:: DATA UNDER STUDY ::
[Start of Attachment]

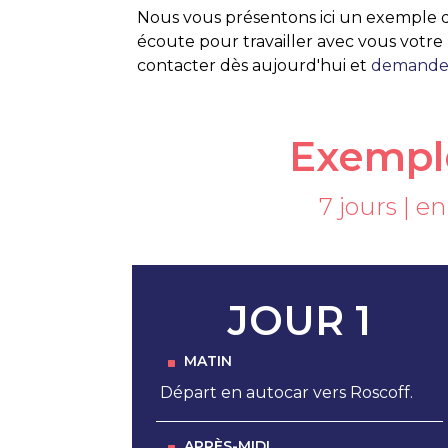
Nous vous présentons ici un exemple
écoute pour travailler avec vous votr
contacter dès aujourd'hui et
demander
Exemple
7 jours | e
JOUR 1
MATIN
Départ en autocar vers Roscoff.
APRÈS-MIDI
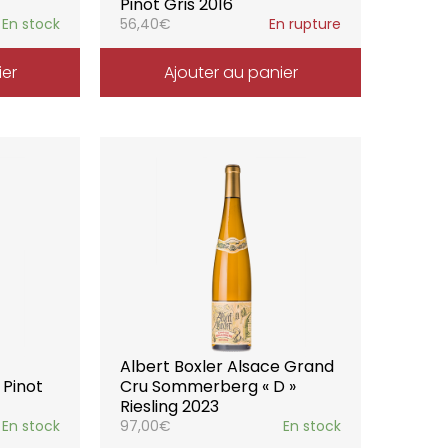
Pinot Gris 2016
En stock
56,40
€
En rupture
ier
Ajouter au panier
Albert Boxler Alsace Grand
 Pinot
Cru Sommerberg « D »
Riesling 2023
En stock
97,00
€
En stock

[End of Attachment]

:: THE PROBLEM ::
Copy each line above exactly. Images do not belong in the copy.

:: ANSWER TO THIS TASK ::
Nous vous présentons ici un exemple
écoute pour travailler avec vous votr
contacter dès aujourd'hui et
demander
Exemple
7 jours | e
JOUR 1
MATIN
Départ en autocar vers Roscoff.
APRÈS-MIDI
Pinot Gris 2016
En stock
56,40
€
En rupture
ier
Ajouter au panier
Albert Boxler Alsace Grand
 Pinot
Cru Sommerberg « D »
Riesling 2023
En stock
97,00
€
En stock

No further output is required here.